Besides drugs, antibiotics, and probiotics, diet may be a major factor affecting microflora’s composition. Because the diet is rich in many nutrients, the metabolic pathway in the body also covers the whole body. People may be more willing to eat to improve the disease than to take antibiotics or probiotics. Thus, all human studies should have good dietary data to better understand the relationship between diet, microbiome composition, and the brain. The effects of dietary composition and metabolites produced by microorganisms on host physiology and health are attracting increasing attention, which is particularly important in promoting the development of non-drug therapy.

In addition, infection is also closely related to AD. Some researchers have suggested that herpes simplex virus type 1 (HSV1) is a strong risk factor for AD. It was reported that Aβ plaques accumulated in HSV1-infected cell cultures and mouse brains [138], and the risk of dementia significantly increased in patients infected with HSV, which can be reduced after antiherpes drug treatment [139]. In addition, studies have shown that chronic spirochete infection can lead to brain atrophy and amyloid deposition, which cause progressive dementia, and various types of spirochetes can be detected in the brain tissues of AD patients, including B.Burgdorferi and six kinds of periodontal pathogenic spirochetes (T.scranskii, T.ectinovorum, T.denticola, T.media, T.mylovorum, and T.amerlovorum.) [140]. It was determined that spirochete induction in vitro could increase the level of Aβ, Aβ deposition, and tau phosphorylation, which significantly correlated with AD [140]. AD is also significantly associated with cytomegalovirus, herpesviridae, Chlamydia pneumoniae, and Helicobacter pylori [141]. These pathogens can not only escape the destruction of the host immune system, leading to persistent infection and increasing the expression of pro-inflammatory factors, but activate the immune system, leading to Aβ deposition, tau protein phosphorylation, neuronal damage, and apoptosis [141]. To summarize, both microbial and viral infections are inextricably linked with AD.

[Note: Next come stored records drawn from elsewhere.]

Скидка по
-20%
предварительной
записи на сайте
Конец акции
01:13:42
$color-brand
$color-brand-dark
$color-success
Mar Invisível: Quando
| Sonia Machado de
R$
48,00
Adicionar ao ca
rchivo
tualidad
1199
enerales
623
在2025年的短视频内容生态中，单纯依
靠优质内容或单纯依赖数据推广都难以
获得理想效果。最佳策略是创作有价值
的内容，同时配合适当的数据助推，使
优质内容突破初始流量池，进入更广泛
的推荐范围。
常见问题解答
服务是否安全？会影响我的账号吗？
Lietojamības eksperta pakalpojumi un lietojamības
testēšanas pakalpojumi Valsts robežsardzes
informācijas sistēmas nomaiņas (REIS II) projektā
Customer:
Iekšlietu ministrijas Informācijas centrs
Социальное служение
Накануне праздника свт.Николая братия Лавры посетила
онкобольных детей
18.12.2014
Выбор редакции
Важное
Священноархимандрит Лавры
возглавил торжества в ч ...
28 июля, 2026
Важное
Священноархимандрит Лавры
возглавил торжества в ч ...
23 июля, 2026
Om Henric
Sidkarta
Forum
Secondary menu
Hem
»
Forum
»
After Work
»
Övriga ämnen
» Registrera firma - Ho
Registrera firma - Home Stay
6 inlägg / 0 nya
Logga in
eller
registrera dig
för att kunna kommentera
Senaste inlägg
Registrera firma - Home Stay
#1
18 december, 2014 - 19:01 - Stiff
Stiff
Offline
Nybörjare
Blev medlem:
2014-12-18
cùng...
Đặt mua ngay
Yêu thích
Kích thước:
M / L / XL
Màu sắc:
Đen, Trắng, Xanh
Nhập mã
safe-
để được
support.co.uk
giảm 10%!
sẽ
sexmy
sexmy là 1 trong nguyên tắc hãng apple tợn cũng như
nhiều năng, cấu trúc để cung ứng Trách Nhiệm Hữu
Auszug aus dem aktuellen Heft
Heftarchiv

In addition, changes in drinking [142], smoking [143], exercise [46], circadian rhythm [144], and sleep [145] also affect the composition of microflora. AD is a complex chronic disease whose etiology is complicated, making research challenging. Therefore, many possible treatment strategies have been put forward in the research process. This study proposed an innovative strategy in AD treatment, which involves a long-term dietary adjustment in conjunction with drug treatment and adjuvant therapy with probiotics or antibiotics to regulate intestinal flora. The implementation of this idea needs to be done in the future, and several aspects need to be studied.

First, research needs to be done to determine when the intestinal flora will change and whether it is before or after the onset of AD. Second, the role of metabolites of intestinal microbiota, such as SCFAs, in AD needs to be studied. Third, an investigation needs to be conducted to examine whether neurotransmitters of the intestinal microbiota are involved in the central pathological process of AD. Finally, a study should be done on how external interventions can accurately reconstruct the balance of micro-ecosystems to treat AD. In clinical trials, more emphasis must be placed on antibiotics, probiotics, and potential fecal microbiome transplantation interventions. Although the composition and distribution of different animal species are similar to those of human intestines, there are significant differences in the complexities of animal and human intestinal microbiota. Therefore, more clinical studies are needed to understand the mechanisms.

Intestinal microbiota, known as a “forgotten organ,” is a new area for research on AD and other neurodegenerative diseases. With deeper research, the pathological mechanisms of intestinal biota will be gradually revealed. Furthermore, progress may be made in the early diagnosis and development of new therapeutic targets and drugs for AD treatment.